Despite solid growth, the domestic air ticketing market only saw a marginal increase of about 6% year-on-year, indicating potential challenges in this segment.
There is a noted consumption slowdown in certain areas, which could impact future growth, although early signs in the current quarter do not indicate a significant slowdown.
The impact of geopolitical tensions and macroeconomic factors, such as potential war situations, could affect travel demand to specific regions.
Pricing normalization in the hotel segment, particularly for international hotels, could challenge maintaining high growth rates in the near term.
(6) KKR
KKR & Co Inc reported Q3 2024 Earnings: Revenue Hits $4.79 Billion, GAAP EPS at $0.69

KKR is the second largest alternative asset manager, with $601.3 billion in total managed assets, including $487.3 billion in fee-earning AUM, as of June 2024.

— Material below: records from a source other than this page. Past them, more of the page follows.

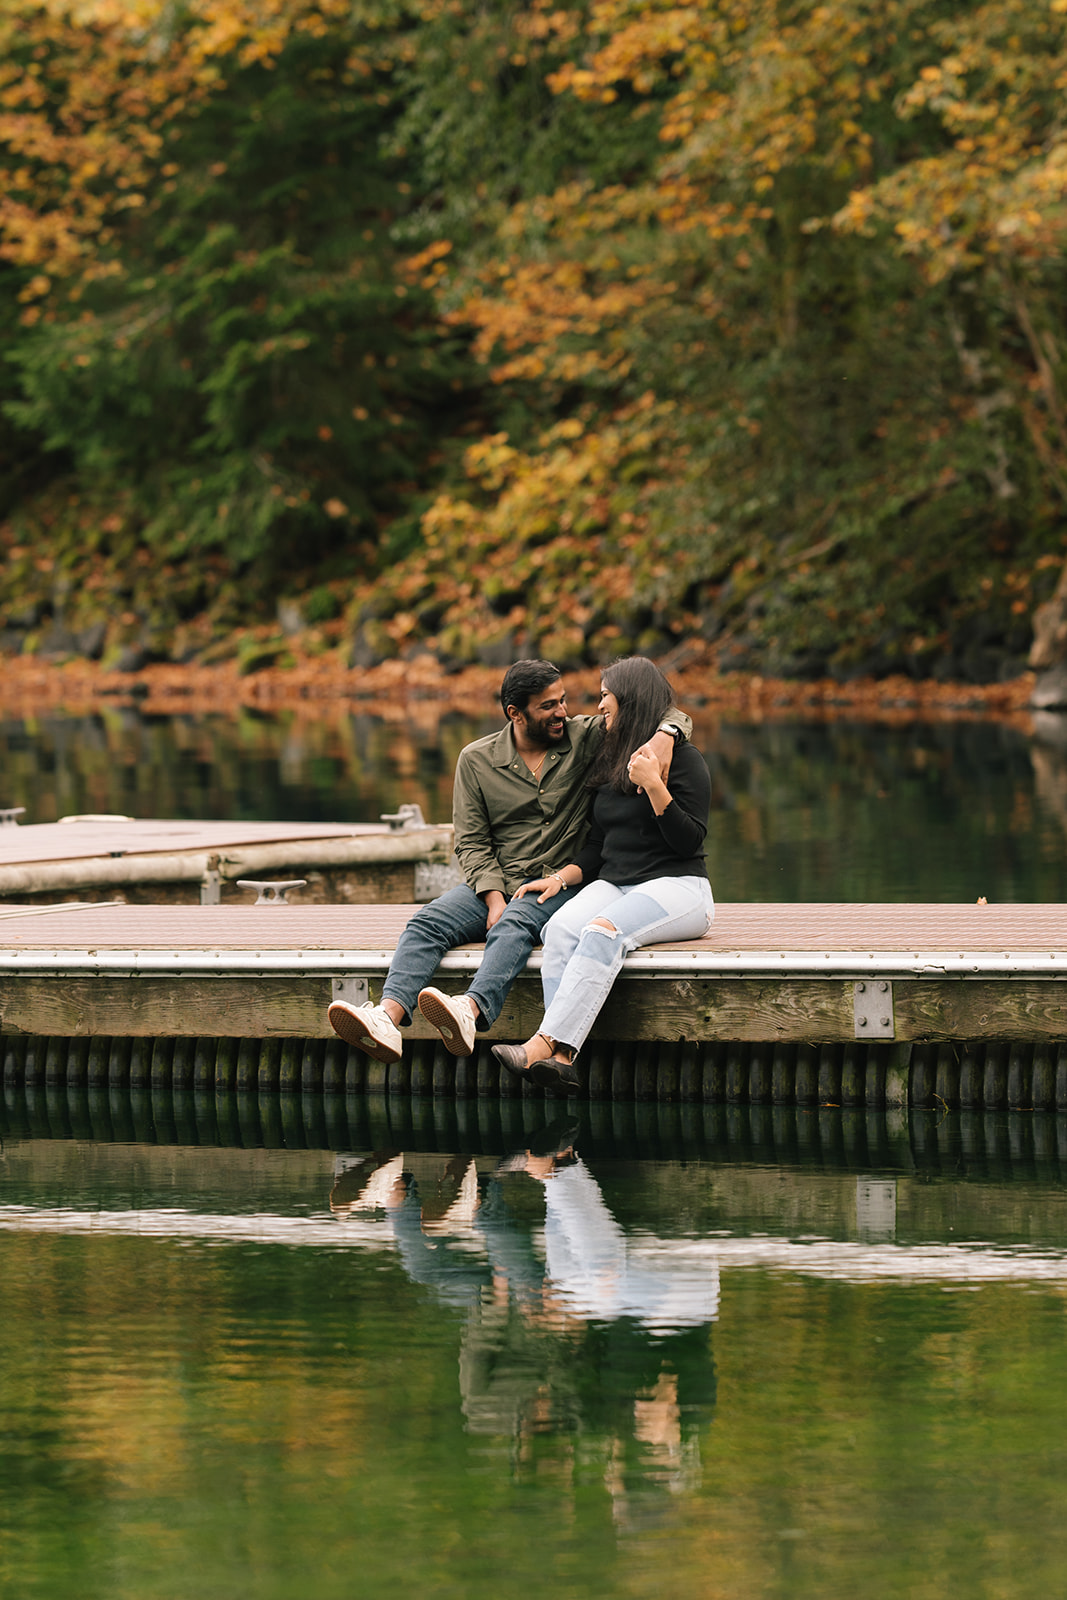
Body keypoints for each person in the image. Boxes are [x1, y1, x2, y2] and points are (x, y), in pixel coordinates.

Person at [327, 658, 690, 1063]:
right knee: (426, 923)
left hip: (559, 882)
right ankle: (387, 1019)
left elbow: (659, 709)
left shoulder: (585, 737)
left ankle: (471, 1009)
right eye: (548, 706)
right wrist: (493, 897)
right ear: (515, 713)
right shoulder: (476, 760)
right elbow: (470, 841)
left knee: (516, 921)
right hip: (495, 883)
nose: (562, 713)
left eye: (563, 701)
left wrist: (666, 737)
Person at [491, 656, 714, 1094]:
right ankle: (559, 1063)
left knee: (602, 931)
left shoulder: (684, 761)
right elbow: (599, 846)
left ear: (628, 700)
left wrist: (654, 786)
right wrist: (563, 877)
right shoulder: (610, 759)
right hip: (617, 883)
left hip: (680, 888)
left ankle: (550, 1045)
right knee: (558, 930)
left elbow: (689, 842)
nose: (598, 706)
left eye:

The company operates through two core segments, asset management, and insurance, following its acquisition of Global Atlantic Financial Group.
Revenue: Achieved $4.79 billion in Q3 2024, a significant increase from $3.32 billion in Q3 2023.
Net Income: The reported GAAP net income attributable to common stockholders is $0.7 billion for the quarter.
GAAP EPS: Basic earnings per share stood at $0.74, with diluted EPS at $0.69 for Q3 2024.
Assets Under Management (AUM): Reached $624 billion, reflecting an 18% year-over-year growth.
Fee-Related Earnings (FRE): Recorded $1.0 billion in the quarter, up 79% year-over-year, showcasing solid operational performance.
Adjusted Net Income (ANI): Increased by 58% year-over-year to $1.2 billion, indicating robust financial health.
Dividend: Declared a regular dividend of $0.175 per share for the quarter, maintaining shareholder returns.